I structure skills so that the main file is a router, not a dump. It tells the agent what exists and when to read the rest. The details live in references that are loaded on demand. That keeps context tight and behavior predictable.
SKILL.md as Router
The website-content skill is a good example. The main SKILL.md describes what the skill does, which content types exist, and where files go. It does not inline the full voice guide or the full content schemas. Instead, it says: before writing, read references/voice-guide.md and references/content-schemas.md. For page-level copy, also read references/page-patterns.md.
So when you ask the agent to write a blog post, it loads the skill, sees "writing entry → read voice-guide and content-schemas," and only then pulls in those files. When you ask it to update the about page, it loads the skill and page-patterns too. The agent never pays the cost of voice-guide or content-schemas if the task is "change the newsletter button label."
That's progressive disclosure. The top-level file answers "what can this skill do and what do I need for this task?" The references answer "how do I do it in detail?" Load the latter only when the task requires them.
Why Token Use Stays Down
Context windows are large, but they're not free. Every token you put in front of the model could have been used for output, chain-of-thought, or tool results.

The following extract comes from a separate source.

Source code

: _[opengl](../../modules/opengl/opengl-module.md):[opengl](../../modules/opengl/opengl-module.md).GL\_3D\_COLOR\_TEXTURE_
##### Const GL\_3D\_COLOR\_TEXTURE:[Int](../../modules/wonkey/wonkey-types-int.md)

If your skill is 200 lines and only 30 are relevant to the current request, you still send 200 lines — and burn budget on instructions the agent isn't using.
Splitting into a thin router plus on-demand references changes the math. The router stays in context; references are loaded once for the task. The steady state is "router + one or two reference files" instead of "one giant blob." For a skill that covers writing, projects, homepage, about, and translation handoff, that difference is substantial.
There's a second benefit: the agent is less likely to mix instructions from unrelated flows. When everything is in one file, the model might accidentally apply "about page" constraints to a writing entry or vice versa. When the skill says "for writing entries, read content-schemas and voice-guide," the boundary is explicit. The agent follows a path instead of blending all paths.
When to Split Into More Layers
Progressive disclosure has diminishing returns if you over-split. Tiny one-paragraph references add navigation cost without saving many tokens. So when is it worth adding another layer?
When a single reference gets long. If content-schemas.md grows to cover five content types in depth, consider splitting it into content-schemas-writing.md and content-schemas-projects.md, and have the router point to the right one based on task. Same idea for voice: if the voice guide becomes a small book, split by content type or by "rules" vs "examples."
When you have distinct audiences or workflows. If the same skill is used by "write a post" and "run the translation pipeline," and each workflow needs a different subset of docs, the router can branch: "for new writing/project entries, read A and B; for translation, read C and D." That keeps each run focused.
When loading order matters. Some skills have dependencies — e.g. "read the schema before the voice guide so you know which fields exist." The router can spell out the order: "1. content-schemas, 2. voice-guide, 3. proceed." That way the agent doesn't infer order from file names or read things in the wrong sequence.
When you don't. If the skill is small and every task needs almost everything, one file is fine. Progressive disclosure is a tool for keeping large skills manageable. Don't fragment a 50-line skill into four 15-line files just for the sake of it.
Conviction
Skills are operating instructions for agents. The better they encode what to do when, the less the agent has to guess and the less you have to repeat yourself. Putting "when to load what" in the main skill file turns it into a router. The references hold the depth. That keeps token use down, keeps task boundaries clear, and makes it obvious when to add another layer: when a reference gets too big, when workflows diverge, or when order matters. Build skills that disclose progressively, and both you and the agent get a clearer signal.